Dar refuses to bow, opposition walks out of NA

Published February 13, 2015
Finance Minister Ishaq Dar.—INP/File
Finance Minister Ishaq Dar.—INP/File

ISLAMABAD: Finance Minister Ishaq Dar came to the National Assembly on Thursday to respond to three days of protests against new taxes imposed outside the budget, including a higher General Sales Tax (GST) on petroleum products, but refused to bow to even a softened opposition agenda, provoking a fourth walkout in a row.

All opposition parties have been demanding that the government withdraw, or seek parliamentary approval of up to 27 per cent increase in the GST on petroleum products from 17 per cent -- in two instalments of five per cent each -- since December and the recent five per cent increase by the Economic Coordination Committee of the Cabinet in regulatory duty on hundreds of importable items, including furnace oil used for power generation.

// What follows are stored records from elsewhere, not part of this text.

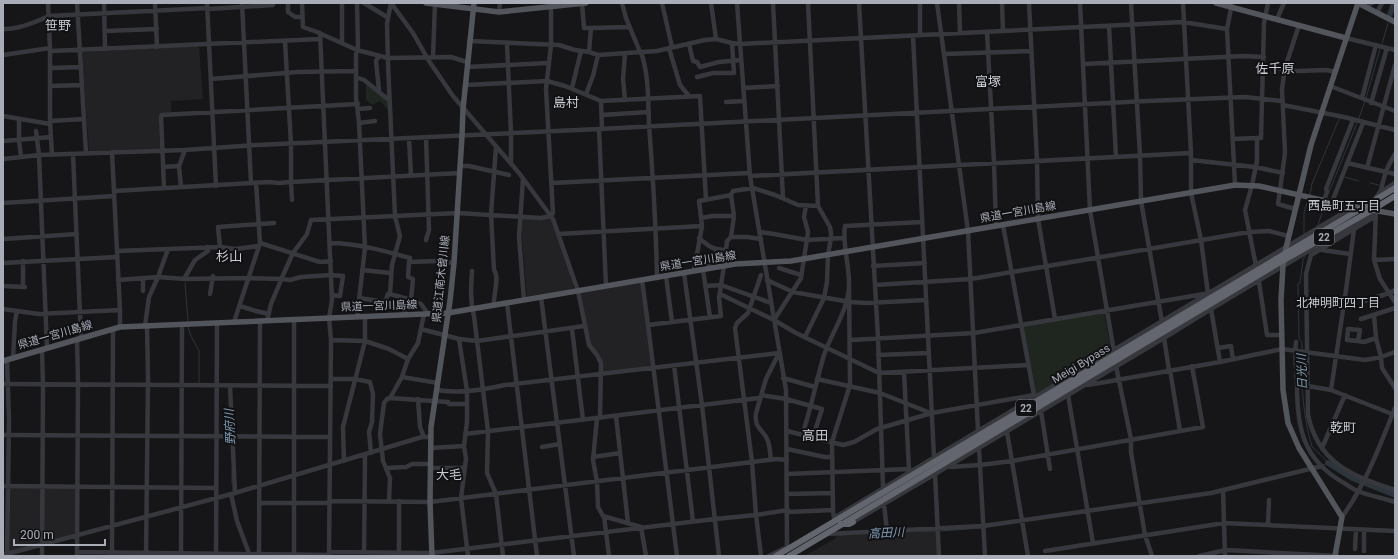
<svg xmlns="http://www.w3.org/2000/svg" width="1398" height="559" font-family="Roboto,'Noto Sans JP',sans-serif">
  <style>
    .built { fill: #222225 }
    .green { fill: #1e261f }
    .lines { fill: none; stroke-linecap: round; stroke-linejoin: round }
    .stream { stroke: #2c353c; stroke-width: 1 }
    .river { stroke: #2c353c; stroke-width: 5.5 }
    .minor { stroke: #37383d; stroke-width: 4.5 }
    .major { stroke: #53555c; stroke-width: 5.5 }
    .highway { stroke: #63666e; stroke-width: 6 }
    .highway-bridge { stroke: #63666e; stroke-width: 6 }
    .labels { text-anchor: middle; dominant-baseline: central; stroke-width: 4; stroke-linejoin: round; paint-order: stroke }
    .shield { fill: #111113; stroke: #7b7e86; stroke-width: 1 }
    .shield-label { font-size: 10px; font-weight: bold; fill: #a8adb8 }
    .street-label { font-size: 11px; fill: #a8adb8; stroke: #111113 }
    .neighbourhood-label { font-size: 12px; fill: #c9ccd4; stroke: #111113 }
    .water-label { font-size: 12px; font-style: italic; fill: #7f9bb3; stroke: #111113 }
    .quarter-label { font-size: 13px; fill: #c9ccd4; stroke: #111113 }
  </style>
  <rect width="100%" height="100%" fill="#161618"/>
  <!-- built -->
  <path class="built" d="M199 46 203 99 171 101V113L159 114 160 149 89 151 82 52Z
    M522 217 551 218 573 282V289L527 298 522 239Z
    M639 282 642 283 652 366 601 373 602 367 590 345 579 295 581 292Z
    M10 488H76V533L9 552Z
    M935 530 937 531 938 556H804L835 539 837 535Z"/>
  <!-- green -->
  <path class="green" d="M366 83 388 100V110L380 101 372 105 366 100Z
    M1104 312 1111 350 1037 394 1035 393 1023 325Z"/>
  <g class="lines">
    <!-- stream -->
    <path class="stream" d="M1382 44 1388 23
      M1366 98 1380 49
      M1359 118 1365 101
      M1344 177 1359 181
      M1370 183 1379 185
      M1329 192 1357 123
      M1310 194 1312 186H1311L1339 119
      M1318 225 1325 204
      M1304 233V212L1308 200
      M185 283 188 321
      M188 327 191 336 199 351V383
      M1302 350V342L1299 339 1298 284 1300 283 1303 260 1305 256
      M1302 353C1301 385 1303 416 1312 447 1317 451 1323 457 1328 463L1323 465
      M232 471V484
      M921 531H936
      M941 531 981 528"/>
    <!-- river -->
    <path class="river" d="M1390 14 1394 3
      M1328 463 1352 478 1395 495"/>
    <!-- minor -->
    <path class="minor" d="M48 3 50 48
      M77 3 86 153
      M104 3 105 49
      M155 3 157 47
      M207 3 216 186
      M242 3 251 183
      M288 3V12L295 17H302
      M302 3 303 27 317 32 357 50 388 58 451 57 467 62
      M342 3V42
      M357 3 358 47 356 54V97L359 123 365 248 357 317
      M364 3 387 17
      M391 3 413 33 429 61 453 96 519 173 553 219 578 291 589 345 597 355 601 363 600 418
      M582 3 584 28H591L589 52
      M622 3 626 18 640 52
      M662 3 672 47
      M711 3 716 39
      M737 3 750 176 786 390 787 550
      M773 3 783 198
      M859 3 878 338 883 487
      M937 3 968 231 978 431 1348 210 1360 208
      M959 3 960 33
      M1002 3 1003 31
      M1029 3 1037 161 1038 219 1055 319
      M1080 3 1090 210 1113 346 1115 351
      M1131 3 1140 155 1141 201 1162 322
      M1232 3 1227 29 1235 185
      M1366 7 1372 3
      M208 9 273 5V3
      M499 12 500 3
      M1377 13 1382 3
      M1277 19 1284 3
      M1109 26 1116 157
      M591 28 629 27
      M3 29C16 30 38 21 49 16L208 8
      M105 31 157 29
      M987 32 994 163 996 226
      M320 33 332 300 329 318 331 340 329 556
      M920 35V3
      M913 36 934 457
      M1346 38 1395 50
      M469 41 559 45 575 50 589 52 598 55
      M507 44 511 133V163
      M689 44 693 61 697 62 700 67 719 62 741 60
      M669 48 680 85 689 96
      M51 51 320 39
      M641 52C649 75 648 101 649 125 653 176 656 227 657 278
      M625 54 623 79 625 100
      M945 54 1031 51
      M3 55 50 48V121L52 155
      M433 57 435 3
      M1084 64 1243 56 1264 57
      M1263 66 1296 71 1327 70 1335 72
      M467 67 548 63
      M51 68 81 67
      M356 77 364 80 389 100
      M697 77 713 73H734L732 43
      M211 79 298 72 356 71
      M466 85 547 81 565 86 601 101 700 96 706 200
      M50 86 82 85
      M1330 86 1395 111
      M572 88 581 51
      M743 88 778 86
      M379 90 376 61 379 56
      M586 94 593 76 598 55 657 51 705 40 716 39 732 43 740 44 1183 22 1227 29
      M1362 98 1376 45
      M601 101 602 129
      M726 102 744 101
      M1371 103 1387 48
      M1283 105 1344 117 1395 130
      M358 109 370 108
      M602 115 649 112
      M3 116 50 124
      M19 119V140L21 157
      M50 121 84 119
      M359 123 375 121
      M599 129 606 286
      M36 131 39 155 47 348
      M409 138 411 176
      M1233 139 1257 138
      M3 141 51 137
      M112 152 120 310V327
      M73 154 81 338
      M3 159 39 155 185 150 257 145 599 129 1147 101 1245 97 1282 101
      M1191 160 1255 167 1283 173
      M1347 163 1395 174
      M461 166H469L509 175
      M163 167 179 166
      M1367 168 1395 65
      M750 176 1191 153
      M523 179 519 237 524 300
      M552 183 749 173
      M181 187 179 166 185 150
      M164 188 161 116 162 115 358 104
      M114 191 269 182 279 183 291 182V144L285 42
      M1381 192 1395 183
      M292 200 291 182 460 173
      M1324 200 1327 192 1326 189 1353 120
      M1375 200C1376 196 1380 193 1381 190 1385 173 1386 169 1395 154
      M1332 202 1363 123
      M3 203 114 196
      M1295 209 1278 204 1285 153 1282 89 1285 68 1299 25
      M1376 210 1374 260 1380 279 1395 302
      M701 218 712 216H734
      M1003 225 1034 395
      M1354 229 1374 217 1372 210
      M760 232 774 234 807 240 844 238
      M558 234 702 226
      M731 237H747L761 239
      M699 238C709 246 712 250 726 250
      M3 239 77 234
      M426 240 429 230 426 137
      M260 243 320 262 331 261
      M330 243C356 243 385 251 410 258L409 262 438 261 454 263
      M220 247 218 227 274 223
      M1322 250 1350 254
      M117 251 220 247 235 249 259 246
      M1374 260 1395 259
      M23 261V287
      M409 262 408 277 413 279 411 300 421 304 426 311V314
      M3 263 117 257
      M726 266 727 251 726 250 727 241 731 237 734 216 731 195 733 191 753 188 775 195 798 205 818 206
      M873 266 925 263
      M1256 266 1245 210 1252 185 1257 161V138H1261L1264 23 1268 3
      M779 268 801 275
      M706 269 717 250
      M362 270 391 273
      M703 270 710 317
      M472 271C471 286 470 301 474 316L488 431 487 473 496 494 503 556
      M694 271 702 226 699 201 731 195
      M684 273 702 405 719 556
      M331 275 343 276 340 296 332 295
      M761 275 748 313 737 323 735 328 752 462 756 515 761 556
      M666 276 672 322
      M143 278V291
      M184 279 195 260 208 251 207 247
      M118 280 158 277 185 279 249 278 282 279 290 280 301 277 331 275
      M642 280 648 325 677 556
      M767 280 793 292 850 302 867 303 926 300
      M1259 282 1267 335H1281
      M875 285 971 279 1249 232 1269 231 1288 236
      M3 286 25 287
      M706 286 721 285 771 303
      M849 287 850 385 832 442 833 510 834 518 978 431
      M210 294 213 276
      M390 294 411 300
      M720 294 774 320 796 333 879 373 1028 365
      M541 297 574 556
      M359 298 385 302 388 294H390L392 265 400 236 395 216 388 64 387 23 391 3
      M1306 299 1344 306
      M1362 302C1373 297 1385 296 1395 290
      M507 303 537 556
      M494 305C493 295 500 278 494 270L491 214 496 147
      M240 306 256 311 269 314
      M3 309 39 314 120 310
      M1211 309 1369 215
      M403 315 409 300
      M1374 315 1376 338 1381 357 1382 368 1395 388
      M1361 319 1395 308
      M774 320 801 278 808 232 804 217 806 206
      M267 321 271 304 284 273 293 253 307 234 311 220 458 213 541 218 551 216 553 213 546 89 551 45V7
      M234 322 260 243 256 183
      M648 325 721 316 719 298 724 266
      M145 326 149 297 158 277 168 249
      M421 329 459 339 477 341 584 326
      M572 329 583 420
      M805 337 824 298 827 282 828 255 831 238V233L830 227 818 206 808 3
      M77 339 78 381 77 556
      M459 339 467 391V422L464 446 466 459 461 498 468 556
      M331 340 365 341 389 349 408 359
      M851 340 974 333 1204 294H1208L1201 240 1191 193V153L1183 3
      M1358 341 1347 340 1348 329 1360 330 1358 341 1364 342 1376 338
      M1296 342C1294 356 1297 371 1297 385 1297 428 1303 460 1344 483 1349 486 1354 490 1360 492 1371 496 1383 498 1395 502
      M1218 348 1231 346 1233 359
      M42 349 43 385 42 556
      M878 355 929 353
      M13 358 15 321 17 311
      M674 365 693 521
      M1116 366 1131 439V452L1145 535 1152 556
      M1169 370 1164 338 1211 309 1220 362
      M1170 370 1180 431
      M904 372 909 470
      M402 377 438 383
      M783 378 815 387
      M331 379H355L370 382 373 394 372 422 369 432 371 453
      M817 379 880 393 928 412 930 414
      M3 384 331 386
      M1088 385 1220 362 1282 349 1365 360 1381 357 1395 352
      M230 386 235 493
      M1308 386 1331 390
      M437 390C459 394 483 390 505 385L779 353
      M761 395 786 399 822 409 813 437
      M1068 395 1093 543
      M390 398 448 402 449 404H467
      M418 399 420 427 424 437
      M1041 411 1050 469
      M1392 414 1331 390 1346 290 1354 229 1311 255 1306 274 1308 415C1318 463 1352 476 1395 490
      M616 416 628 523
      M597 418 593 460 597 482 598 507 603 516 641 527 646 556
      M787 431 843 445 854 442 877 429 932 413 1034 395 1036 397
      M1007 432 1028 556
      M465 434 759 398
      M3 435 330 437
      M802 435C811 409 816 382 824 355 831 334 848 310 849 287 850 266 842 246 845 226L922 222
      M542 447 560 444
      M431 448 464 446
      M979 448 985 556
      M1322 448 1345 395
      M787 449 825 457H832
      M593 457 620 453
      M771 460C770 454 770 447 768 441 763 428 754 430 756 413L766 379 779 353
      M344 461 343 427 365 341V317
      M950 467 980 465 1012 461 1203 427 1192 366
      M387 468 406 467 412 464H430
      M430 468H465
      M787 474 909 469
      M3 486 216 488
      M1223 490 1225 556
      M231 494 237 521 250 556
      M787 494 833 493
      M330 501 430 502 752 462 777 459 787 460
      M389 501 390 478 383 461 380 434 384 403 387 399 390 398 402 377 408 359 418 343 424 314
      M260 503H330
      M884 504 887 531
      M788 512 833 510
      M604 516 609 556
      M1342 517C1366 484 1380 445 1395 408
      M853 522 935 474
      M1268 525 1269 500
      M827 534 983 526 1211 493 1322 466
      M1355 549 1356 530
      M1045 551 1224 523 1395 531
      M1364 551V530
      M77 552 329 555
      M329 552 431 553 715 519 756 515 788 510
      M112 554 113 329
      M3 555 235 493 422 437H431
      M7 556 9 419 7 360
      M146 556 148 378 147 326
      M181 556 182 324
      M216 556 217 323
      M259 556 260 322
      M294 556V320
      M364 556 365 455
      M399 556V501
      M769 556 787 547
      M939 556 935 474 1164 338
      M1199 556 1226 550 1337 556"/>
    <!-- major -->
    <path class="major" d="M426 3 499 12 586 3
      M1216 3 1346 38
      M1358 3 1395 22
      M3 361 120 327 448 313 735 264 791 261 1235 185 1259 186 1344 205 1395 214
      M432 556 430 502 431 427 450 301 454 263 462 136 463 109 474 3
      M1335 556 1342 517 1299 448 1288 423 1283 390 1281 300 1283 265 1286 248 1311 145 1358 3"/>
    <!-- highway -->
    <path class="highway" d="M1362 208 1395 188
      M1372 210 1395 196
      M841 524H849L853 522
      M776 556 1276 259
      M789 556 1277 264"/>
    <!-- highway-bridge -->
    <path class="highway-bridge" d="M1276 259 1362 208
      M1277 264 1372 210"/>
  </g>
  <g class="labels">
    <!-- shield labels -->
    <g class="shield">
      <rect x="1314" y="229" width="20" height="16" rx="3"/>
      <rect x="1016" y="400" width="20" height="16" rx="3"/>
    </g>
    <g class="shield-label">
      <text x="1324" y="237">22</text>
      <text x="1026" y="408">22</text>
    </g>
    <!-- street labels -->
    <g class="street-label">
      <text transform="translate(1018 212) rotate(-10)">県道一宮川島線</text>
      <text transform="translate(698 261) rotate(-9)">県道一宮川島線</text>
      <text transform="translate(441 279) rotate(-84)">県道江南木曽川線</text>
      <text transform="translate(379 306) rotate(-2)">県道一宮川島線</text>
      <text transform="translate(55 335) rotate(-16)">県道一宮川島線</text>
      <text transform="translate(1081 364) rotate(-31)">Meigi Bypass</text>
    </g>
    <!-- neighbourhood labels -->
    <g class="neighbourhood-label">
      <text x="1344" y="206">西島町五丁目</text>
      <text x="1338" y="303">北神明町四丁目</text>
    </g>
    <!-- water labels -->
    <g class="water-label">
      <text transform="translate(1302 372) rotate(-92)">日光川</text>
      <text transform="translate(230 427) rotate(-93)">野府川</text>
      <text transform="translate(886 533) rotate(-3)">高田川</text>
    </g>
    <!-- quarter labels -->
    <g class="quarter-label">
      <text x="58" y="25">笹野</text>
      <text x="1275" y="68">佐千原</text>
      <text x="988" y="81">富塚</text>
      <text x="566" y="102">島村</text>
      <text x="229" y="256">杉山</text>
      <text x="1343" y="427">乾町</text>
      <text x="815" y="435">高田</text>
      <text x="449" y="474">大毛</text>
    </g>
  </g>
  <!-- border -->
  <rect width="1398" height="559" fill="none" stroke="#a8adb8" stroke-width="8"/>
  <!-- scale -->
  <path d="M14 539v6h91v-6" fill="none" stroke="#a8adb8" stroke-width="2"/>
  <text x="20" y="539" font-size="12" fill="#a8adb8" stroke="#111113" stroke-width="3" paint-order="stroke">200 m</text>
</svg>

Also read: A govt climbdown in NA on taxes; some anti-terrorism pride

Rejecting the opposition charge of bypassing parliament, Mr Dar said the nearly two-year-old government of the Pakistan Muslim League-N had only used powers it enjoyed under existing laws such as the Sales Tax Act of 1990s and had followed what he said had rightly been done by previous governments as well to meet revenue shortfalls, as was the case now due to a sharp fall in global oil

prices and the resulting reduction in GST revenues.

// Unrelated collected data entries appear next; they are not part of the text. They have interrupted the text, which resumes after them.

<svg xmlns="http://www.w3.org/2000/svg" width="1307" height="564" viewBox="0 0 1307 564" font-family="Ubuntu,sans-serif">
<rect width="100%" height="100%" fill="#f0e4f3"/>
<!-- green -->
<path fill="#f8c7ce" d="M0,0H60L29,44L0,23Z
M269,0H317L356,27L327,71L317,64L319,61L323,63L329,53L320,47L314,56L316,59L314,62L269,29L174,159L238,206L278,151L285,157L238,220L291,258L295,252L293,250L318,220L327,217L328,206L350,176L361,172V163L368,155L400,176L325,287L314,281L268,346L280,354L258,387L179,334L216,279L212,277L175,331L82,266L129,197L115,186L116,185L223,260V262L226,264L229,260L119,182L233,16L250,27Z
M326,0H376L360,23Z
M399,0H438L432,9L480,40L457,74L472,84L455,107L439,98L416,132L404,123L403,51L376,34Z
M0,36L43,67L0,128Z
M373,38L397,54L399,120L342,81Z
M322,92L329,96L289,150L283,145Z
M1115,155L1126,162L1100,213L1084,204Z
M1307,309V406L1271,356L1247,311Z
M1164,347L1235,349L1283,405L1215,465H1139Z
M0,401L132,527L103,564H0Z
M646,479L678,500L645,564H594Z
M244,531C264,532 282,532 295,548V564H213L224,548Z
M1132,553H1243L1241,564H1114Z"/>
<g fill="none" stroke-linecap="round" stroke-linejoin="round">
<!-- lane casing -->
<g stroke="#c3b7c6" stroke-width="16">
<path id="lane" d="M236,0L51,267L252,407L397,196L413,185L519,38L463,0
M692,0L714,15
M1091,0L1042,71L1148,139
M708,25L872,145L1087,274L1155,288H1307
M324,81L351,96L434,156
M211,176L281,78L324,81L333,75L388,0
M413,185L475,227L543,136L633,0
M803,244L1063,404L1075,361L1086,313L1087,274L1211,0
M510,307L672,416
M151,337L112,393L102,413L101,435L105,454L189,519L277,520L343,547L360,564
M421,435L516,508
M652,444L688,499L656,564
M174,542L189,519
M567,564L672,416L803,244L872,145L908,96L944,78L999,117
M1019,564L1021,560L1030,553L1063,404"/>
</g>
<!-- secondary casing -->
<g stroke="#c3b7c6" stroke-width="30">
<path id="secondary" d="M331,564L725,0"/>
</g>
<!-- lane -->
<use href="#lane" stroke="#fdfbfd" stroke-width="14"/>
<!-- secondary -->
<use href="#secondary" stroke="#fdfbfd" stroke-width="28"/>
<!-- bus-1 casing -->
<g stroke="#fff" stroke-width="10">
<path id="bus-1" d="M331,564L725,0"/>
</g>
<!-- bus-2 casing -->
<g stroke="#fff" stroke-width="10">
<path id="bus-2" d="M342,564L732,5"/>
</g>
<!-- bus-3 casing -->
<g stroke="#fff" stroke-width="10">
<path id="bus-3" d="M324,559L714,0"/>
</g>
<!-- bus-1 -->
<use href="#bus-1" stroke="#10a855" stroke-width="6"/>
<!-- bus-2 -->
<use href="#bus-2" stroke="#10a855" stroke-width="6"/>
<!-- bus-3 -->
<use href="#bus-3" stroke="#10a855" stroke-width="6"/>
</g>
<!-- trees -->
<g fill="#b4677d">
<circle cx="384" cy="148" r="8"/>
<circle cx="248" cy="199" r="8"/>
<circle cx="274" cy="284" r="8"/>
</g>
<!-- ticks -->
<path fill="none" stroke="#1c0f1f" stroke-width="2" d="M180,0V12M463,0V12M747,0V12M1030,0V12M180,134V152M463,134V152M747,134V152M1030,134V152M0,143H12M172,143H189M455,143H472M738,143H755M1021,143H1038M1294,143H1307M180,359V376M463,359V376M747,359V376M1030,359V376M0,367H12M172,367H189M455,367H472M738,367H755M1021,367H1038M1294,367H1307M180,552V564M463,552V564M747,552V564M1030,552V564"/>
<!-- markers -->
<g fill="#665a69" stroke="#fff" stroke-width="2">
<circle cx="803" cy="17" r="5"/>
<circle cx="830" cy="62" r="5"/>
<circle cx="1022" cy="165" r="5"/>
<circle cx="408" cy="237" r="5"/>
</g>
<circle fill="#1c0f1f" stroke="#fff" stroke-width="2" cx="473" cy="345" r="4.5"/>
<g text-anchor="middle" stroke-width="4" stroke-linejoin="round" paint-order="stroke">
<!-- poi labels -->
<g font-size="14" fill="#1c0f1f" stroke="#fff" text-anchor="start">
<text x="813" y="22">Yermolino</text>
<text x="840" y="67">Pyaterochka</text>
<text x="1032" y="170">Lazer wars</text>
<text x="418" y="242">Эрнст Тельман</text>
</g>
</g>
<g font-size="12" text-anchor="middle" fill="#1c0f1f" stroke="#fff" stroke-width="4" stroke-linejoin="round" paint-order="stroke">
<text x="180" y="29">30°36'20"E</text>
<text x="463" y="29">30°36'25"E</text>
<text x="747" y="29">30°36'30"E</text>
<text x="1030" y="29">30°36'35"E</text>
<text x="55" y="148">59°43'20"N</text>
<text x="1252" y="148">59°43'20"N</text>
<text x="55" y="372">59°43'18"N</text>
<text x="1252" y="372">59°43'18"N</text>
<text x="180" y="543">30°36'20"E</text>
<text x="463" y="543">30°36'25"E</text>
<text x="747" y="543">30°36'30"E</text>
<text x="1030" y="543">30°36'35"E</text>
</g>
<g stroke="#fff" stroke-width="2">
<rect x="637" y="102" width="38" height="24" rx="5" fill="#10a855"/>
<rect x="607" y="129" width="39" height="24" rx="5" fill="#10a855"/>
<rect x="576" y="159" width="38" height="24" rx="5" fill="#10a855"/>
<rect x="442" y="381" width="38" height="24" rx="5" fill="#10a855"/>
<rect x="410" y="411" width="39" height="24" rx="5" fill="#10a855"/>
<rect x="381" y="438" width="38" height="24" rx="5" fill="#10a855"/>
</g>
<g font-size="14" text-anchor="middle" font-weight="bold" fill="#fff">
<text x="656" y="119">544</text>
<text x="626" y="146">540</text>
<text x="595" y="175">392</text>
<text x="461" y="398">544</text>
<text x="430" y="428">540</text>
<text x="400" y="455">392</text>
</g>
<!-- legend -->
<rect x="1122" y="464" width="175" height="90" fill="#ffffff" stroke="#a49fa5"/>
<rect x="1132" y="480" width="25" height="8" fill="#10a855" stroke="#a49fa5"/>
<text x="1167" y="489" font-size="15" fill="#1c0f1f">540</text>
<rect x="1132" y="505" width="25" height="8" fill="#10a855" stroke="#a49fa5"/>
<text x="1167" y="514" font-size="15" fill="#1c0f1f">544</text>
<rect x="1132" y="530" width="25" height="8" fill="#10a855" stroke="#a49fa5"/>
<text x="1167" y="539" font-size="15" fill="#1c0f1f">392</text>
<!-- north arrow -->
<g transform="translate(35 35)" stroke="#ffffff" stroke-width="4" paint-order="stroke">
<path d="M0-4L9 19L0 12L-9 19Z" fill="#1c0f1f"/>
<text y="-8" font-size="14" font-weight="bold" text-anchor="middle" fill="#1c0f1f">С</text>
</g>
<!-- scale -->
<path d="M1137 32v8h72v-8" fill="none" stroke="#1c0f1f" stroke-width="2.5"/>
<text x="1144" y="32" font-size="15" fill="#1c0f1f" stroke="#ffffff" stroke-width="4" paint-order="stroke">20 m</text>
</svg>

But the opposition, seeming least impressed by the minister’s argument and a plethora of figures blurted out by him, insisting that the government had better respected parliamentary sovereignty as seen after the post-2008 empowerment of parliament rather than relying on practices of a different era.

Naveed Qamar, who had been a finance minister in the previous coalition government led by the Pakistan People’s Party, said some better way out would have been found if the government had come to parliament with its fiscal measures, which he said must all be withdrawn.

However, with only another day left for the current session of the house, opposition leader Khursheed Ahmed Shah proposed a new via media: Mr Dar announce right now a reduction in the GST on petroleum products to 22 per cent (from 27 per cent) and abolition of the five per cent regulatory duty on furnace oil, or the opposition would walk out as it had done on previous three days.

Mr Dar, who had in earlier remarks said the GST would be brought down if world oil prices shot up again, cheered Mr Shah’s speech by desk-thumping without rising to speak.

That kept Shah in a confusion for a while before realising it was in effect a no to his idea and leading opposition lawmakers out of the chamber as Speaker Sardar Ayaz Sadiq adjourned the house until 11.30am on Friday.